# 7 Years of practice, I return to H-O



## 1k-termie (May 31, 2008)

I came back to the hobby awhile ago, and made my first forge world purchase to go with it. 




























Decided to go with Pre Heresy Death Guard, had lots of fun doing it.


----------



## Tawa (Jan 10, 2010)

Aah, Death Guard. 

I come to inform you that this pleases Grandfather greatly...... :crazy:


----------



## 1k-termie (May 31, 2008)

Tawa said:


> Aah, Death Guard.
> 
> I come to inform you that this pleases Grandfather greatly...... :crazy:


Thank you! I have some more models to post actually


----------



## Tawa (Jan 10, 2010)

Excellent, I look forward to seeing them :good:


----------



## Iraqiel (May 21, 2008)

Those look great mate, welcome back to the hobby. If you have a bit of a backlog, why don't you start a project log?


----------



## 1k-termie (May 31, 2008)

Iraqiel said:


> Those look great mate, welcome back to the hobby. If you have a bit of a backlog, why don't you start a project log?

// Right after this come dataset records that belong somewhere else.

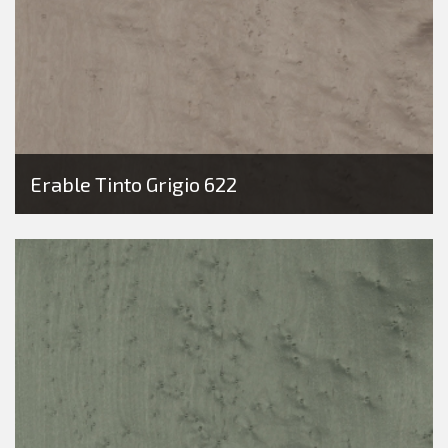
Erable Tinto Grigio 622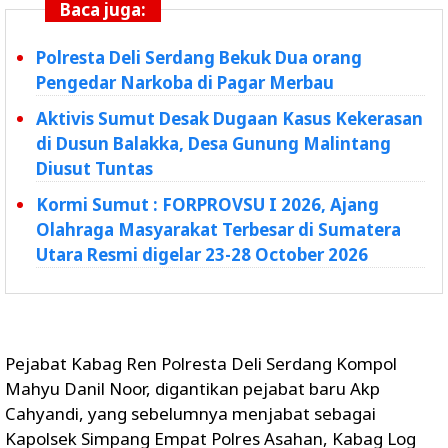
Baca juga:
Polresta Deli Serdang Bekuk Dua orang
Pengedar Narkoba di Pagar Merbau
Aktivis Sumut Desak Dugaan Kasus Kekerasan
di Dusun Balakka, Desa Gunung Malintang
Diusut Tuntas
Kormi Sumut : FORPROVSU I 2026, Ajang
Olahraga Masyarakat Terbesar di Sumatera
Utara Resmi digelar 23-28 October 2026
Pejabat Kabag Ren Polresta Deli Serdang Kompol
Mahyu Danil Noor, digantikan pejabat baru Akp
Cahyandi, yang sebelumnya menjabat sebagai
Kapolsek Simpang Empat Polres Asahan, Kabag Log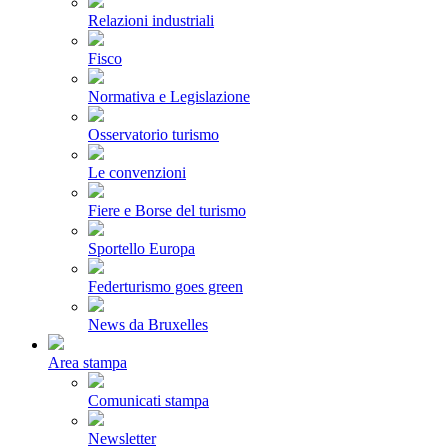
Relazioni industriali
Fisco
Normativa e Legislazione
Osservatorio turismo
Le convenzioni
Fiere e Borse del turismo
Sportello Europa
Federturismo goes green
News da Bruxelles
Area stampa
Comunicati stampa
Newsletter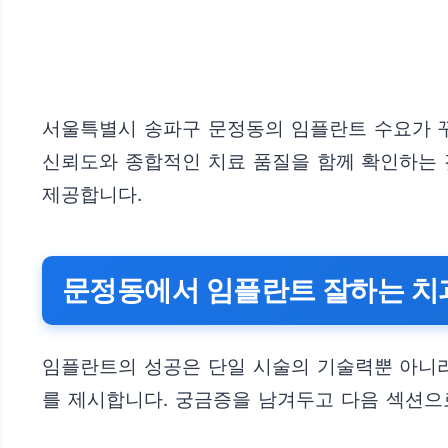
서울특별시 송파구 문정동의 임플란트 수요가 꾸
신뢰도와 종합적인 치료 품질을 함께 확인하는
제공합니다.
문정동에서 임플란트 잘하는 치
임플란트의 성공은 단일 시술의 기술력뿐 아니라
를 제시합니다. 궁금증을 남겨두고 다음 섹션으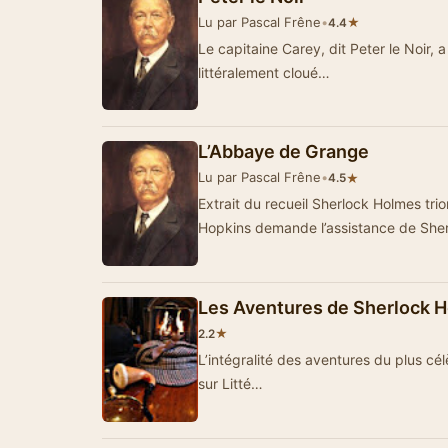
Lu par Pascal Frêne
•
★
4.4
Le capitaine Carey, dit Peter le Noir,
littéralement cloué…
L’Abbaye de Grange
Lu par Pascal Frêne
•
★
4.5
Extrait du recueil Sherlock Holmes trio
Hopkins demande l’assistance de She
Les Aventures de Sherlock H
★
2.2
L’intégralité des aventures du plus cé
sur Litté…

I have too much of a multi-track mind to organize it like that, sometimes Ill just go off and custom things for no reason, just because. 

SPEAKING OF, I tried making my own little Angron, based on this fantastic fan-art I found. 








http://alexboca.deviantart.com/art/Angron-438520398


































Its a little clunky, but I had fun. Itl be awhile before I get to painting it


----------



## Iraqiel (May 21, 2008)

Excellent conversion, great job!


----------



## 1k-termie (May 31, 2008)

On the left, my original Thousand Sons Sorcerer from 2008. On the right, my recently painted one from the other day. I think it looks pretty good!


----------